→ Supplied text:
---

Loading login details...

Guide to DeltaXML Pipeline Configuration

Table of Contents

1. Introduction

1.1. The Benefits of Pipelines

The use of Processing Pipelines allows complex systems for XML processing to be composed from a number of smaller, simpler components. The underlying concepts were initially developed with the SAX parsing and filtering APIs and have subsequently been adopted by XSLT and other standards. For further information and background on JAXP and SAX event pipelining please refer to Powering Pipelines with JAXP, a paper presented at XML 2004.

1.2. What is DXP?

The DXP (Delta Xml Pipelines) language defines a processing pipeline in XML. DXP describes XML processing pipelines to prepare data prior to DeltaXML comparison and to process data after comparison. It is an XML language and can be used by anyone familiar with XML data; it does not require any knowledge of Java programming.

DXP is not a general purpose XML pipelining language[1]; it is optimized for pipelines containing a DeltaXML Comparator. Unlike general purpose pipelining languages there is no mechanism for specifying the location of the two input sources or documents or to specify where the pipeline result will be located or produced. With DXP these are capabilities of the tool into which DXP has been embedded. For example, a GUI tool such as DeltaWing may provide GUI widgets for selecting input files. Another feature specific to DXP is that the two input pipelines into the comparator are identical or 'symetrical': the same set of filters is applied to each of the comparator inputs.

---

→ Extracted data:
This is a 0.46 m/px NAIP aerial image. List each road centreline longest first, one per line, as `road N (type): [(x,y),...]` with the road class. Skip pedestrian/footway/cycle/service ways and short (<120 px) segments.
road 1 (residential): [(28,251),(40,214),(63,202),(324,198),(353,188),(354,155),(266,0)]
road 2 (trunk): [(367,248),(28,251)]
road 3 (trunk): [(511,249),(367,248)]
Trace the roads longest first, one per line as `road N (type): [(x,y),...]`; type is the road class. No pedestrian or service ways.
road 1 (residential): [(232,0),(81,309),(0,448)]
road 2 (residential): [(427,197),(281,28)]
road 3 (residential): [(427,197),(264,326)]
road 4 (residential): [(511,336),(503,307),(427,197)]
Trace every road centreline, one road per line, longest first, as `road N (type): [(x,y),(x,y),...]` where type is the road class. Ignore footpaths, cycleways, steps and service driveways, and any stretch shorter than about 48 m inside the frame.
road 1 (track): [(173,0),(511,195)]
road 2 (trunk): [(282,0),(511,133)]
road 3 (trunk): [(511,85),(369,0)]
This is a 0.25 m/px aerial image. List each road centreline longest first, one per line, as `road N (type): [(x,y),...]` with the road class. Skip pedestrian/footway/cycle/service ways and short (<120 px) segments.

---

→ Work instructions:
1: Please print the passage from the DXP guide word for word, starting with "1.1. The Benefits" and going on through "What is DXP?".
2: In the DXP guide, what is applied to each of the two comparator inputs?

→ Responses for each task:
1:
1.1. The Benefits of Pipelines

The use of Processing Pipelines allows complex systems for XML processing to be composed from a number of smaller, simpler components. The underlying concepts were initially developed with the SAX parsing and filtering APIs and have subsequently been adopted by XSLT and other standards. For further information and background on JAXP and SAX event pipelining please refer to Powering Pipelines with JAXP, a paper presented at XML 2004.

1.2. What is DXP?

2: The same set of filters.